4 Reasons How Money in Chinese Culture Became Important
The Chinese culture has a strong fixation on money when comparing different cultures. You have red envelopes with money, Chinese gold ingot, the importance of the fu symbol, the Chinese dragon symbol, lucky cat, lucky coins, karps and goldfish, the money tree, and even the color red.
This belief is so popular that money in China is stereotyped in modern culture today. But today, instead of looking at “Why,” let’s look at potential reasons for how Chinese people within their culture made money an important concept to them.
Reason 1: Money CAN Buy You Happiness
We all know the saying, “Money can’t buy you happiness,” but having money opens a door to opportunities and leisurely activities that can bring happiness.
For example, money allows you to have material goods that a lot of people dreamed of such as having a fancy house, a sports car, the latest technology, and luxury vacations. So, you can be happy when you buy and do things when you want.
Reason 2: Centuries-old cultural practice
It is said that this particular obsession with money could be influenced by centuries-old cultural practices.
The Buddhist religion that helped build Chinese society taught about the concept of karma—whatever you do will come back to you. For example, if you do good things, then good things will come back to you. If you do bad things, then bad things will come back to you. So if you are born into a rich family, it’s because you were a good person in your previous life.
Your good deed in the previous life has rewarded you with good luck and prosperity in this life with karma, resulting in money in Chinese culture becoming a symbol of luck and fortune.
The Taoism belief also contributes to the concept of fortune and money in society. Taoism introduces gods and goddesses if you pray and worship them, they will help you out in return. Resulting in one of the most worshipped being the god of wealth or money 财神 (chai shen). By praying to them, it is believed that you can gain more money or luck for your business.
Another cultural practice that you might be familiar with is the fish tank. In Feng Shui—the concept of energy flow—fish and water symbolize good fortune, prosperity, and wealth. Thus, putting a fish tank in the living room is believed to bring fortune to your house. Chinese restaurants around the world often do this practice. You can also call a Feng Shui expert to determine the best flow of energy in your house or establishment. He can help you decide in which room should you put the fish tank. This is so you can retrieve the maximum amount of prosperity by putting the fish tank strategically.
Reason 3: Economy and political history
These factors might just be the most important factor in how money influences Chinese culture.
There was a time when ⅓ of China’s population was below the poverty line. Once new leadership took over, the economy reformed and literally, China rose to a wealthy nation in one generation. This movement was under Deng Xiaoping, and one of his infamous quotes was, “To be rich is glorious.” And China is still one of the strongest economies we see today.
During that time of poverty where food was scarce and less than 10 years, your family was able to move into a more luxurious home with plenty of food to eat thanks to the better economy.

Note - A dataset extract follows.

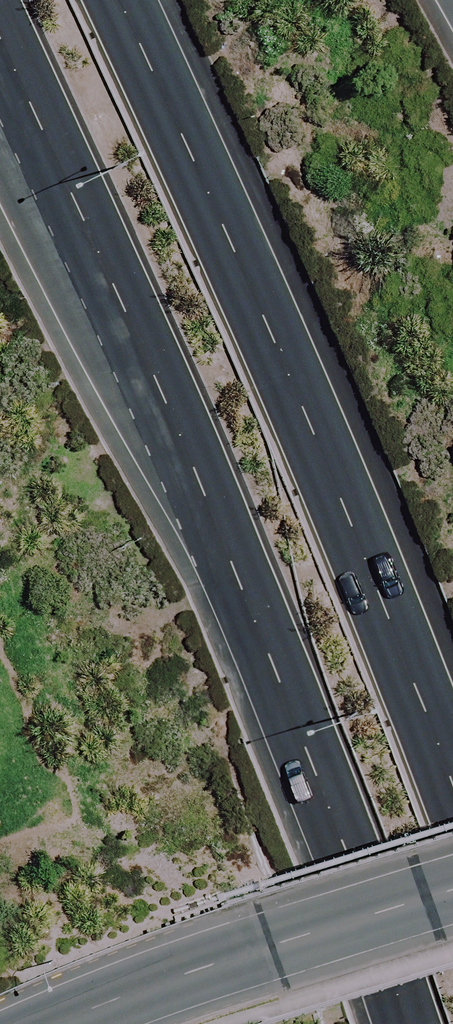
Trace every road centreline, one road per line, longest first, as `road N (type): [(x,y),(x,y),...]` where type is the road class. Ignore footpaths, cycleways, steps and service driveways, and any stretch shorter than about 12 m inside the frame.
road 1 (primary): [(401,1023),(151,371),(16,76)]
road 2 (primary): [(120,0),(247,275),(452,796)]
road 3 (tertiary): [(452,889),(268,946),(58,1023)]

With that experience, many Chinese people have a connection between money, happiness, and a stable life. The things that they cannot do before, they can do now because they have money.
The stability and safety that money provides were strongly ingrained in people’s heads during that time resulting in many Asian parents encouraging their children on certain career paths like doctors and lawyers where these jobs are stable, receive great income, and have respectable reputations.
Reason 4: China’s Trade History
The earliest record of trade in China dates back to the Qin dynasty in 2000 BC. China has been handling trade as a business ever since then and created a monetary system to support it.
At this point, the rest of the world’s civilization was nowhere near what China was doing. The creation of the Silk Road during the Han Dynasty made China the center of trading for centuries, which brought many merchants around the world to trade with each other. Later, paper money was invented along with a system of depositing—a very similar system to the modern banking system that we know, minus the machines and the internet.
For centuries, Chinese culture has understood the concept of doing business, trading, investing, and saving. Talking about money in Chinese culture is as common in daily life now as it was 2,000 years ago.
China is now the number one country in the world with the most number of billionaires. However, with such high pressure and competition to make money, it has become unbearable for some. Cities jobs have more opportunities to earn more than in rural areas, but this results in income disparity between both areas.
As living in the city with a big family would be too expensive, many parents go alone to work in the city and send money back leading to a common situation where many families only meet once or twice a year.
Despite the crucial importance of money in society, there have been significant cultural shifts that focus more on finding happiness. Money in Chinese culture will remain a crucial part, but the growing importance of happiness might just match that of money.